++++ Exercise input ++++

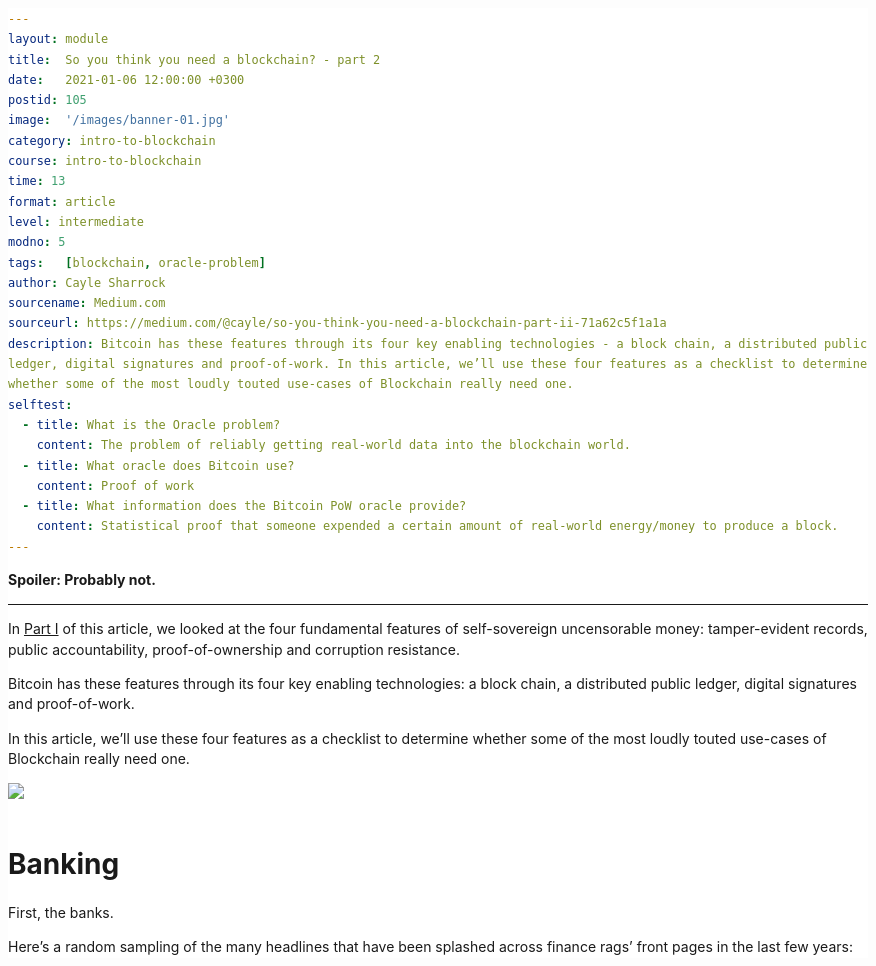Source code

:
 ```yaml
---
layout: module
title:  So you think you need a blockchain? - part 2
date:   2021-01-06 12:00:00 +0300
postid: 105
image:  '/images/banner-01.jpg'
category: intro-to-blockchain
course: intro-to-blockchain
time: 13
format: article
level: intermediate
modno: 5
tags:   [blockchain, oracle-problem]
author: Cayle Sharrock
sourcename: Medium.com
sourceurl: https://medium.com/@cayle/so-you-think-you-need-a-blockchain-part-ii-71a62c5f1a1a
description: Bitcoin has these features through its four key enabling technologies - a block chain, a distributed public ledger, digital signatures and proof-of-work. In this article, we’ll use these four features as a checklist to determine whether some of the most loudly touted use-cases of Blockchain really need one.
selftest:
  - title: What is the Oracle problem?
    content: The problem of reliably getting real-world data into the blockchain world.
  - title: What oracle does Bitcoin use?
    content: Proof of work
  - title: What information does the Bitcoin PoW oracle provide?
    content: Statistical proof that someone expended a certain amount of real-world energy/money to produce a block.
---
```


**Spoiler: Probably not.**

---

In [Part I](/intro-to-blockchain/module5) of this article, we looked at the four fundamental features of self-sovereign uncensorable money: tamper-evident records, public accountability, proof-of-ownership and corruption resistance.

Bitcoin has these features through its four key enabling technologies: a block chain, a distributed public ledger, digital signatures and proof-of-work.

In this article, we’ll use these four features as a checklist to determine whether some of the most loudly touted use-cases of Blockchain really need one.

![](https://miro.medium.com/max/700/1*0L_PdxiJRe19li9AllH0oA.png)

# Banking

First, the banks.

Here’s a random sampling of the many headlines that have been splashed across finance rags’ front pages in the last few years:
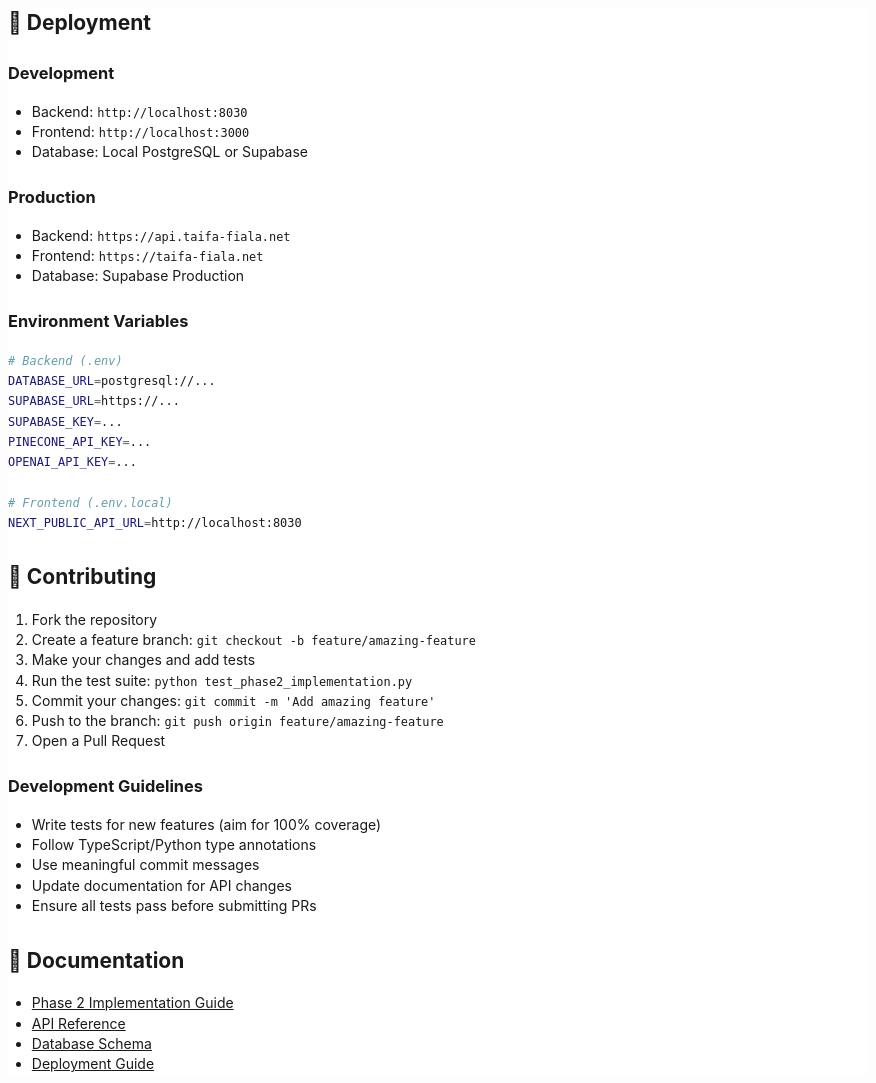 ## 🚀 Deployment

### Development

- Backend: `http://localhost:8030`
- Frontend: `http://localhost:3000`
- Database: Local PostgreSQL or Supabase

### Production

- Backend: `https://api.taifa-fiala.net`
- Frontend: `https://taifa-fiala.net`
- Database: Supabase Production

### Environment Variables

```bash
# Backend (.env)
DATABASE_URL=postgresql://...
SUPABASE_URL=https://...
SUPABASE_KEY=...
PINECONE_API_KEY=...
OPENAI_API_KEY=...

# Frontend (.env.local)
NEXT_PUBLIC_API_URL=http://localhost:8030
```

## 🤝 Contributing

1. Fork the repository
2. Create a feature branch: `git checkout -b feature/amazing-feature`
3. Make your changes and add tests
4. Run the test suite: `python test_phase2_implementation.py`
5. Commit your changes: `git commit -m 'Add amazing feature'`
6. Push to the branch: `git push origin feature/amazing-feature`
7. Open a Pull Request

### Development Guidelines

- Write tests for new features (aim for 100% coverage)
- Follow TypeScript/Python type annotations
- Use meaningful commit messages
- Update documentation for API changes
- Ensure all tests pass before submitting PRs

## 📖 Documentation

- [Phase 2 Implementation Guide](docs/phase2-longitudinal-intelligence.md)
- [API Reference](docs/api/phase2-api-reference.md)
- [Database Schema](data/schemas/)
- [Deployment Guide](docs/deployment.md)
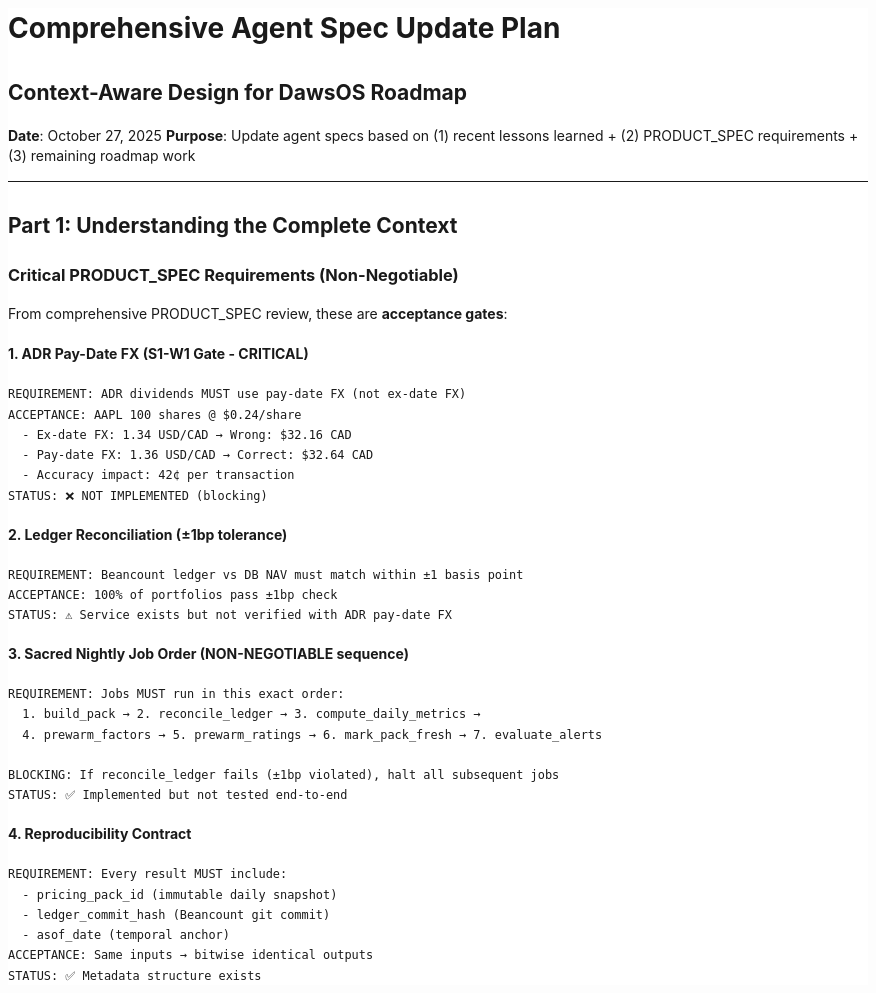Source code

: # Comprehensive Agent Spec Update Plan
## Context-Aware Design for DawsOS Roadmap

**Date**: October 27, 2025
**Purpose**: Update agent specs based on (1) recent lessons learned + (2) PRODUCT_SPEC requirements + (3) remaining roadmap work

---

## Part 1: Understanding the Complete Context

### Critical PRODUCT_SPEC Requirements (Non-Negotiable)

From comprehensive PRODUCT_SPEC review, these are **acceptance gates**:

#### 1. **ADR Pay-Date FX** (S1-W1 Gate - CRITICAL)
```
REQUIREMENT: ADR dividends MUST use pay-date FX (not ex-date FX)
ACCEPTANCE: AAPL 100 shares @ $0.24/share
  - Ex-date FX: 1.34 USD/CAD → Wrong: $32.16 CAD
  - Pay-date FX: 1.36 USD/CAD → Correct: $32.64 CAD
  - Accuracy impact: 42¢ per transaction
STATUS: ❌ NOT IMPLEMENTED (blocking)
```

#### 2. **Ledger Reconciliation** (±1bp tolerance)
```
REQUIREMENT: Beancount ledger vs DB NAV must match within ±1 basis point
ACCEPTANCE: 100% of portfolios pass ±1bp check
STATUS: ⚠️ Service exists but not verified with ADR pay-date FX
```

#### 3. **Sacred Nightly Job Order** (NON-NEGOTIABLE sequence)
```
REQUIREMENT: Jobs MUST run in this exact order:
  1. build_pack → 2. reconcile_ledger → 3. compute_daily_metrics →
  4. prewarm_factors → 5. prewarm_ratings → 6. mark_pack_fresh → 7. evaluate_alerts

BLOCKING: If reconcile_ledger fails (±1bp violated), halt all subsequent jobs
STATUS: ✅ Implemented but not tested end-to-end
```

#### 4. **Reproducibility Contract**
```
REQUIREMENT: Every result MUST include:
  - pricing_pack_id (immutable daily snapshot)
  - ledger_commit_hash (Beancount git commit)
  - asof_date (temporal anchor)
ACCEPTANCE: Same inputs → bitwise identical outputs
STATUS: ✅ Metadata structure exists
```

++++

Report all lines in the records that include the string "Update".

- Update documentation for API changes
: # Comprehensive Agent Spec Update Plan
**Purpose**: Update agent specs based on (1) recent lessons learned + (2) PRODUCT_SPEC requirements + (3) remaining roadmap work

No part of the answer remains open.